Carbonized electrospun polyacrylonitrile nanofibers as highly sensitive sensors in structural health monitoring of composite structures

Electrospun polyacrylonitrile (PAN) nanofibers were stabilized at 280 degrees C for 1 h in an ambient condition, and then carbonized at 850 degrees C in inert argon gas for additional 1 h in order to fabricate highly pure carbonous nanofibers for the development of highly sensitive sensors in structural health monitoring (SHM) of composite aircraft and wind turbines. This study manifests the real-time strain response of the carbonized PAN nanofibers under various tensile loadings. The prepared carbon nanofibers were placed on top of the carbon fiber pre-preg composite as a single layer.
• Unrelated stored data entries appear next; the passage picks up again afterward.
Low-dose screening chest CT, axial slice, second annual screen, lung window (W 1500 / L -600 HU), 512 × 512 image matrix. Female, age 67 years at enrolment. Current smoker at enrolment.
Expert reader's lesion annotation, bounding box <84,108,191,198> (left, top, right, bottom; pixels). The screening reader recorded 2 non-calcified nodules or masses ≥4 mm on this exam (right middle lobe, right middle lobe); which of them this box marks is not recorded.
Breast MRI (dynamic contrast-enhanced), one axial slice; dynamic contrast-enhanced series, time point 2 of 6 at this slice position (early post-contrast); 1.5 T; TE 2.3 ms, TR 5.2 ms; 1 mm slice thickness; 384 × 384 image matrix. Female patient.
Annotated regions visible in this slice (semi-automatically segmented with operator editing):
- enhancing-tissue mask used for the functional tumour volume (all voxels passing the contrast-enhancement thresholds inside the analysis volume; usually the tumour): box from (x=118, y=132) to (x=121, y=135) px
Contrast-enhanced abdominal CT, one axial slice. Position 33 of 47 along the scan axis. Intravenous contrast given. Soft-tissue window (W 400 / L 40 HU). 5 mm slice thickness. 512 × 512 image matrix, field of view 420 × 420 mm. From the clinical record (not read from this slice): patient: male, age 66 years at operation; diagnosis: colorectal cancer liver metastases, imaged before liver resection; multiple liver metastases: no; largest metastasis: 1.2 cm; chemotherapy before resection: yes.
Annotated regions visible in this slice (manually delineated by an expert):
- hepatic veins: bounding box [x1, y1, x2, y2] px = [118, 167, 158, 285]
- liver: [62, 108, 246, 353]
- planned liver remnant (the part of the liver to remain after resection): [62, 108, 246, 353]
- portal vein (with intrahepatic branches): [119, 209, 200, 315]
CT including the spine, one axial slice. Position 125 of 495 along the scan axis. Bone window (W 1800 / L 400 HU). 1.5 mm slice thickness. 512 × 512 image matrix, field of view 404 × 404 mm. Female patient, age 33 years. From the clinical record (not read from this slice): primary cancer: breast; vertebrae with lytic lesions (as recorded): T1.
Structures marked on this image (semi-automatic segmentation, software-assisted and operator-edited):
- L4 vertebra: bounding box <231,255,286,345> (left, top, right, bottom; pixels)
Using a hand lay-up method, and then co-cured with the pre-preg composites in a vacuum oven following the curing cycle of the composite. The electric wires were connected to the top surface of the composite panels where the cohesively bonded conductive nanofibers were placed prior to the tensile and compression loadings in the grips of the tensile unit. The test results clearly showed that the carbonized electrospun PAN nanofibers on the carbon fiber composites were remarkably performed well. Even the small strain rates (e.g., 0.020% strain) on the composite panels were easily detected through voltage and resistance changes of the panels. The change in voltage can be mainly attributed to the breakage/deformation of the conductive network of the carbonized PAN nanofibers under the loadings. The primary goal of the present study is to develop a cost-effective, lightweight, and flexible strain sensor for the SHM of composite aircraft and wind turbines. (c) 2015 Wiley Periodicals, Inc.